PLAYBOY – Era mesmo dura a vida de vocês?


BARRICHELLO – Era. A gente não tinha mesmo grana. Lembro que no começo eu competi com o nome do meu colégio, o [Externato] Elvira Brandão no meu macacão em troca das mensalidades. Quando eu acabei meu ciclo no kart, depois de oito anos, e comecei a correr de Fórmula Ford, a gente só teve grana para comprar um carro de segunda mão. Era barato e já tinha porrado duas vezes. O carro não era dos melhores, mas era o único que a gente poderia pagar. Mas aí eu tive sorte.


PLAYBOY – O que aconteceu?


BARRICHELLO – Um pouco antes da última prova do campeonato de 1988, a Ford pediu o meu carro emprestado para deixar em um showroom e ele caiu do caminhão que o transportava. Daí eles tiveram que me dar um carro novo em folha em troca de um carro usadíssimo. Tive a chance de disputar o campeonato brasileiro de Fórmula Ford com um excelente carro sem ter que pagar o que ele valia. Depois ganhei o patrocínio da Arisco de presente de Murilo Macedo Filho [filho do ex-ministro do Trabalho, Murilo Macedo, contemporâneo de Rubens no kart e cuja carreira era bancada pela companhia], que competia comigo. E foi com a ajuda da empresa que pude chegar à Jordan. Isso é para as pessoas que dizem que eu sou azarado verem que não é bem assim.

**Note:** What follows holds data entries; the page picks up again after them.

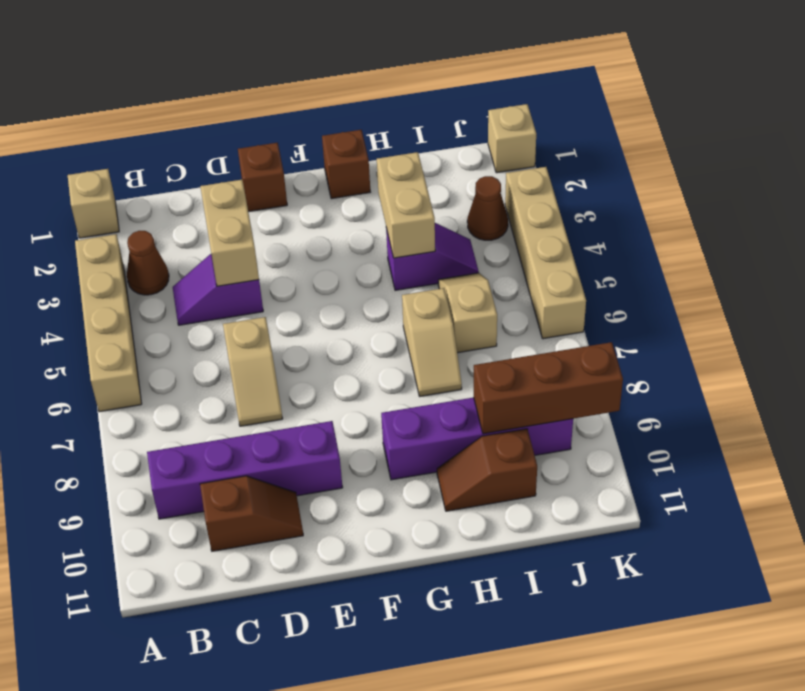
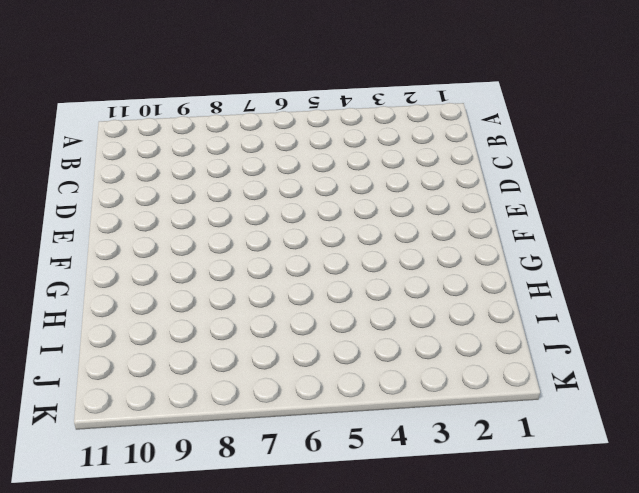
none -> tan 1x1 brick [68,169,119,238]
none -> tan 1x4 brick [75,234,142,412]
none -> brown 1x1 cone [127,231,169,295]

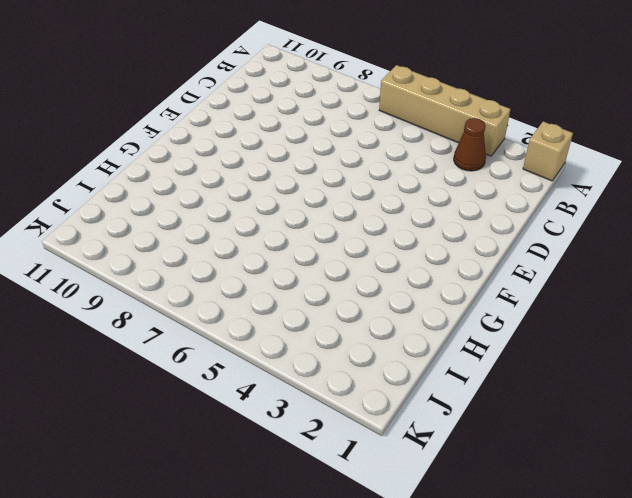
none -> purple 1x4 brick [147,421,343,519]
none -> purple 1x2 slope [173,254,263,325]
none -> brown 1x2 slope [200,476,303,551]

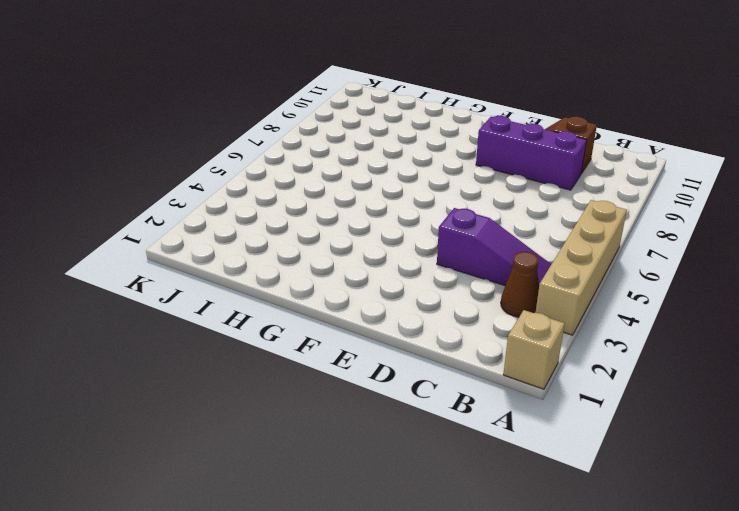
purple 1x3 slope [437,208,551,286] -> purple 1x2 slope [173,254,263,325]
purple 1x3 brick [476,116,587,190] -> purple 1x4 brick [147,421,343,519]
none -> tan 1x2 slope [223,317,283,426]
none -> brown 1x1 brick [238,143,287,212]
none -> brown 1x1 brick [322,130,370,199]

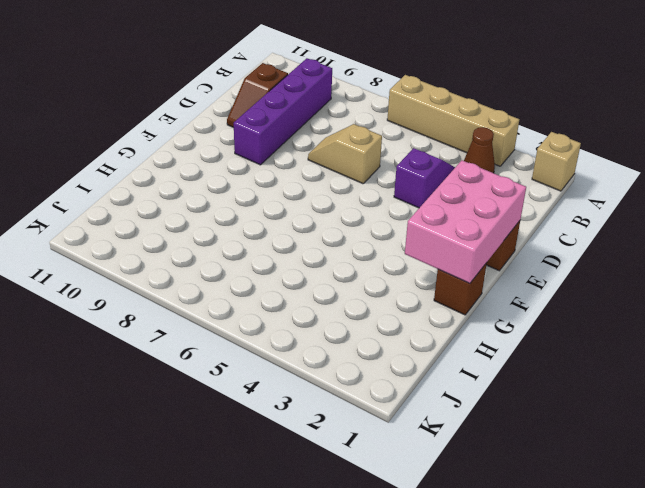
pink 2x3 brick [405,160,526,283] -> none
none -> purple 1x4 brick [381,397,573,480]
none -> purple 1x2 slope [386,223,479,290]
none -> tan 1x2 slope [402,288,462,396]

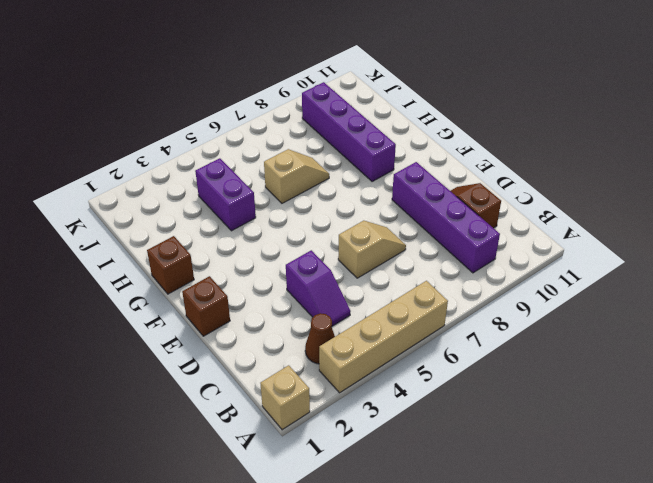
purple 1x2 brick [195,158,256,231] -> purple 1x2 slope [386,223,479,290]
none -> brown 1x2 slope [437,429,537,511]
none -> tan 1x2 slope [438,273,497,353]
none -> brown 1x1 cone [467,176,508,240]

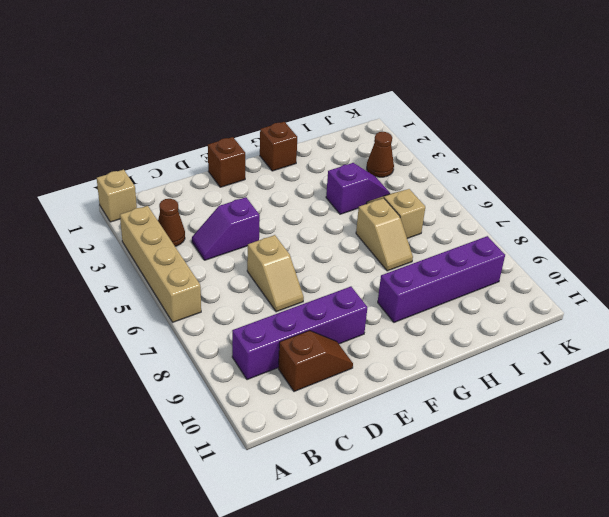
none -> brown 1x2 slope [437,429,537,511]
none -> tan 1x1 brick [488,104,536,173]
none -> tan 1x4 brick [505,167,586,339]

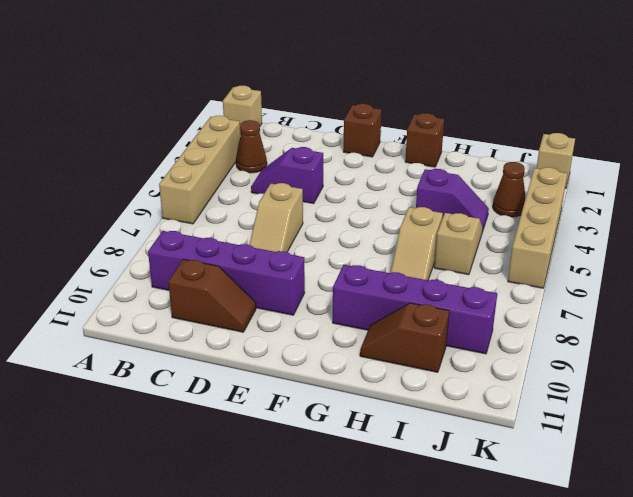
none -> tan 1x2 brick [200,180,259,286]
none -> tan 1x2 brick [377,152,435,258]
none -> brown 1x3 brick [474,342,623,434]

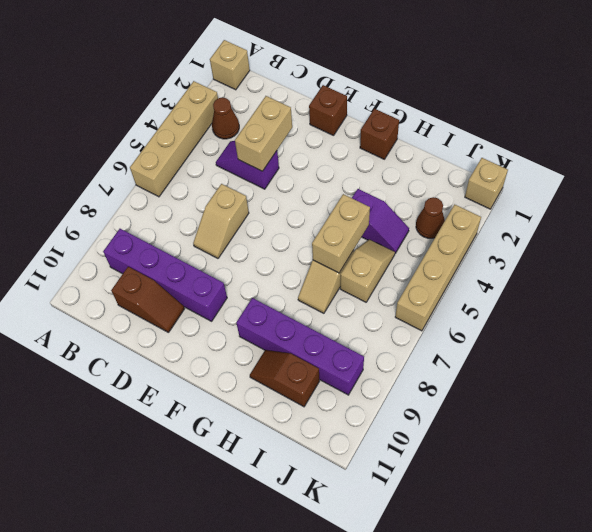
tan 1x2 brick [312,194,370,273] -> tan 1x2 brick moved to [377,152,435,258]
none -> brown 1x3 brick [474,342,623,434]

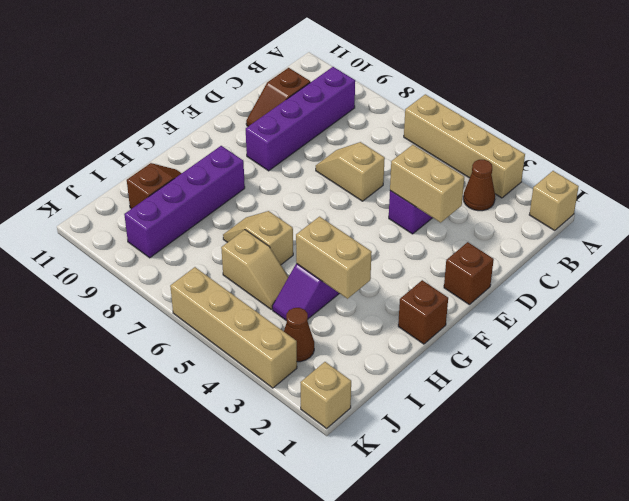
none -> brown 1x3 brick [474,342,623,434]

PLAYBOY – Com tantos caras novos como o Kimi Raikkonen, Jenson Button e Felipe Massa chegando, você não se sente um dinossauro na F1?


BARRICHELLO – Não, eu até acho que ainda sou jovem apesar de ter dez anos de experiência na F1. Fiz 30 anos em maio. Não acho nada de anormal na chegada de gente nova à F1 porque eu próprio comecei muito novo. Com 20 anos fiz o meu primeiro teste na Jordan e assinei o meu primeiro contrato com eles. Acho que a chegada de gente nova é um ciclo. Que graça teria um Fangio correndo com 90 anos de idade e não sendo mais competitivo. O que deve definir a conquista de um lugar numa equipe de F1 é a capacidade que um piloto tem de andar rápido, no limite. Essa é a regra do jogo em um esporte em que corre muito dinheiro e que exige sempre que os pilotos dêem o máximo. Quem se acomoda perde a vez.

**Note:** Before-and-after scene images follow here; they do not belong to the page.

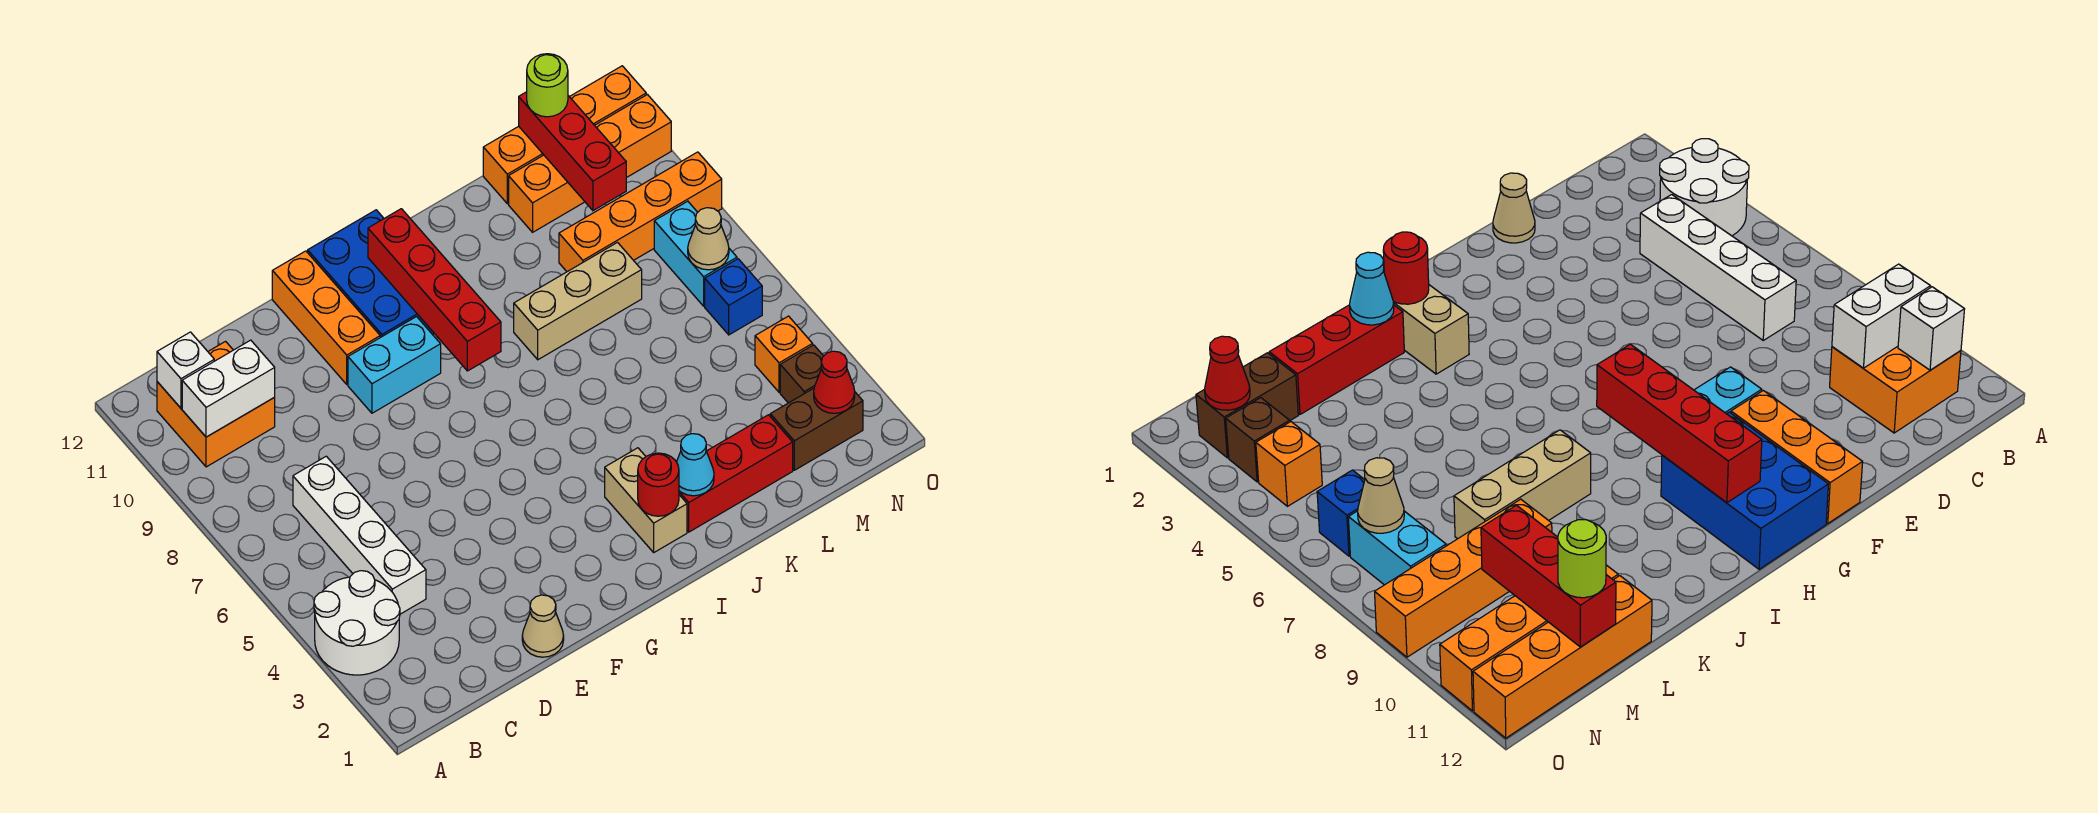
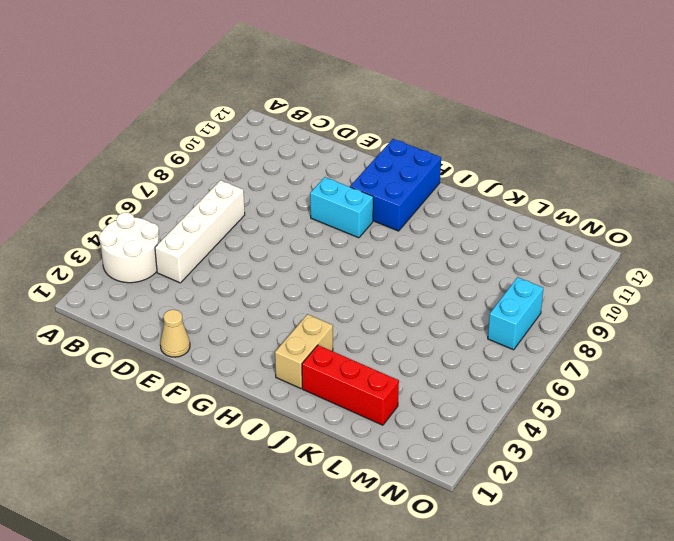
none -> orange 2x2 brick [157,341,275,467]
none -> orange 1x3 brick [272,251,380,384]
none -> tan 1x3 brick [514,243,642,360]

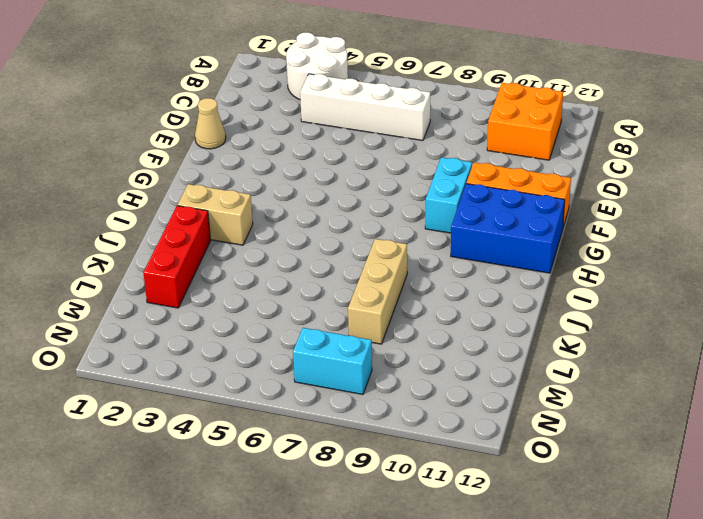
none -> orange 1x4 brick [559,152,722,272]
none -> orange 1x4 brick [509,95,671,232]
none -> orange 1x4 brick [483,66,646,204]

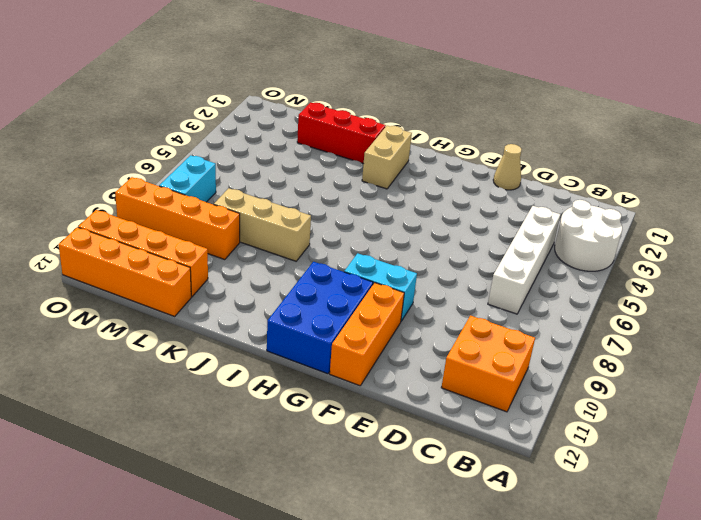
none -> brown 1x2 brick [770,388,863,470]
none -> brown 1x1 brick [780,345,823,403]
none -> orange 1x1 brick [755,316,813,392]

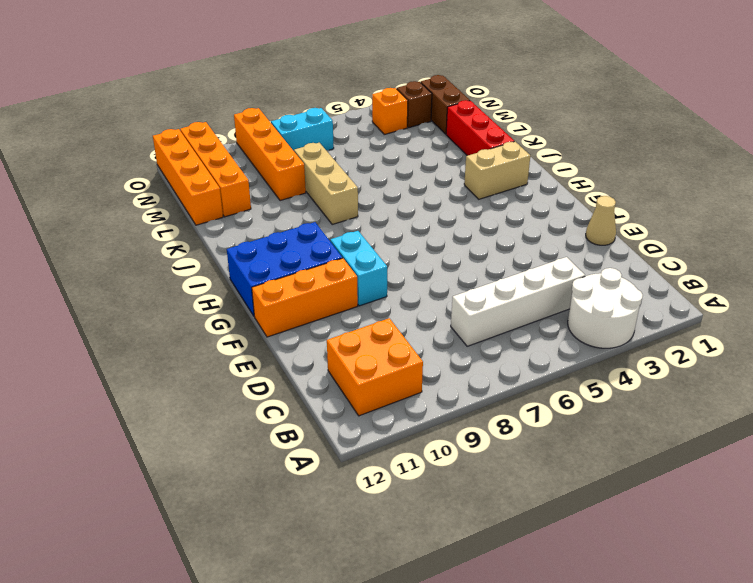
none -> blue 1x1 brick [705,259,762,335]
none -> white 1x2 brick [182,340,275,437]
none -> white 1x1 brick [157,332,214,408]

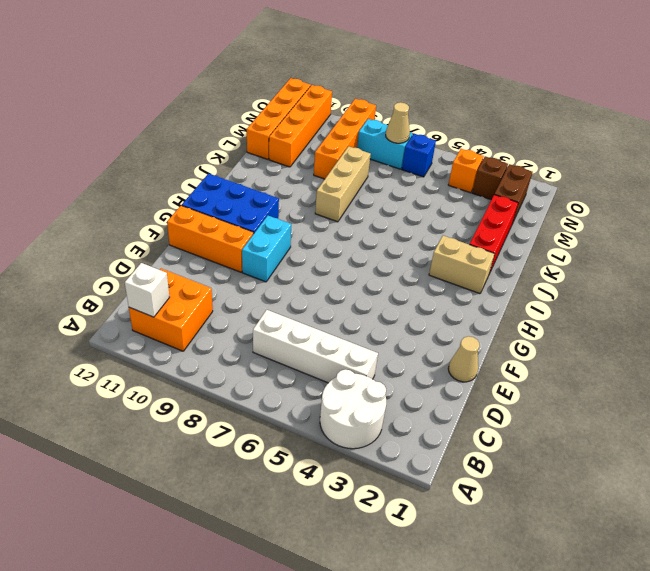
none -> white 1x2 brick [182,340,275,437]
none -> red 1x4 brick [368,209,501,371]
none -> red 1x1 round brick [638,453,679,516]

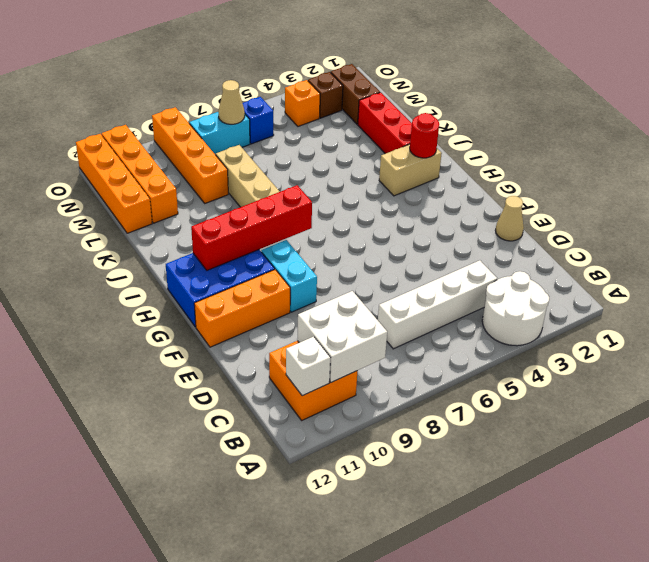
white 2x2 brick [297,291,387,382] -> white 1x2 brick [182,340,275,437]
none -> cyan 1x1 cone [677,434,714,496]
none -> red 1x3 brick [519,92,626,211]
none -> red 1x1 cone [814,351,855,413]

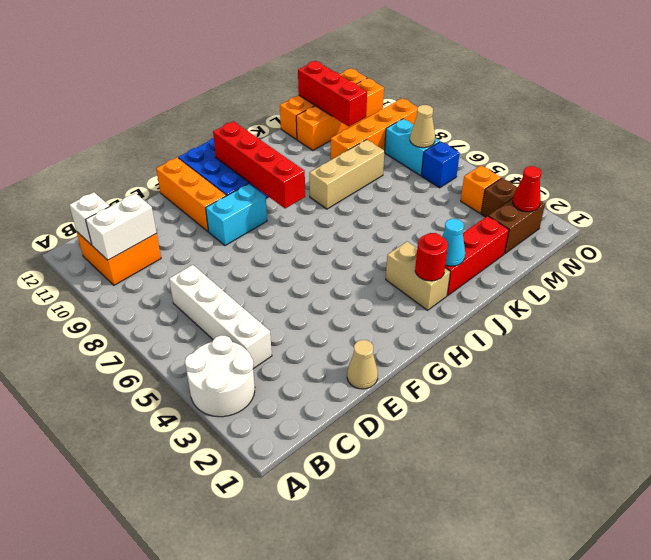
none -> lime 1x1 round brick [527,54,568,117]

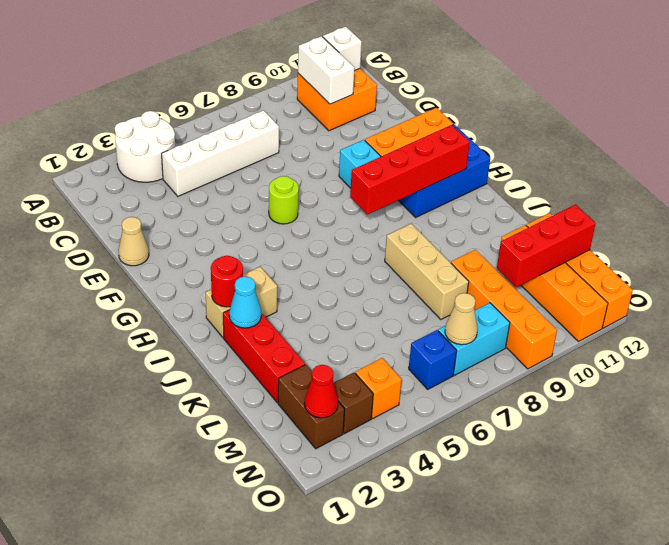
lime 1x1 round brick [269,176,299,224] -> lime 1x1 round brick moved to [527,54,568,117]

PLAYBOY – Quanto tempo ainda dá para correr na F1?


BARRICHELLO – Não faço previsão. Na pista a minha performance melhorou no dia em que eu decidi não colocar mais limites. Não fico mais pensando em baixar dois milésimos e ficar contente. Agora eu tento fazer o meu melhor. Quero acertar o meu carro, ter prazer e fazer o meu trabalho. Nem o Schumacher e as marcas dele são o limite para mim. Não tem sentido ficar planejando o final da minha carreira. Quando ele chegar, chegou.


PLAYBOY – Você acredita que um dia ainda será campeão na F1?


BARRICHELLO – É o grande sonho da minha vida. Eu acordo todos os dias para vencer o meu dia. As pessoas podem falar o que quiserem, mas eu tenho dentro de mim a vitória. Ganhei em categorias menores, muitas vezes sem um mínimo de experiência e acho que na F1 será igual. Pastei para caramba com carros ruins e agora tenho uma chance. Mas, se eu serei ou não, depende da maneira como eu trabalhar e me mantiver motivado. Há muitos pilotos talentosos, que saem de cena depois que perderam o seu momento e desanimam. Na F1 não é como nas categorias intermediárias em que os carros são parecidos e prevalece o talento do piloto. A qualidade do carro e da equipe vale muito. Aqui você pode até guiar melhor do que o cara que ganhou a corrida e terminar apenas em décimo primeiro lugar.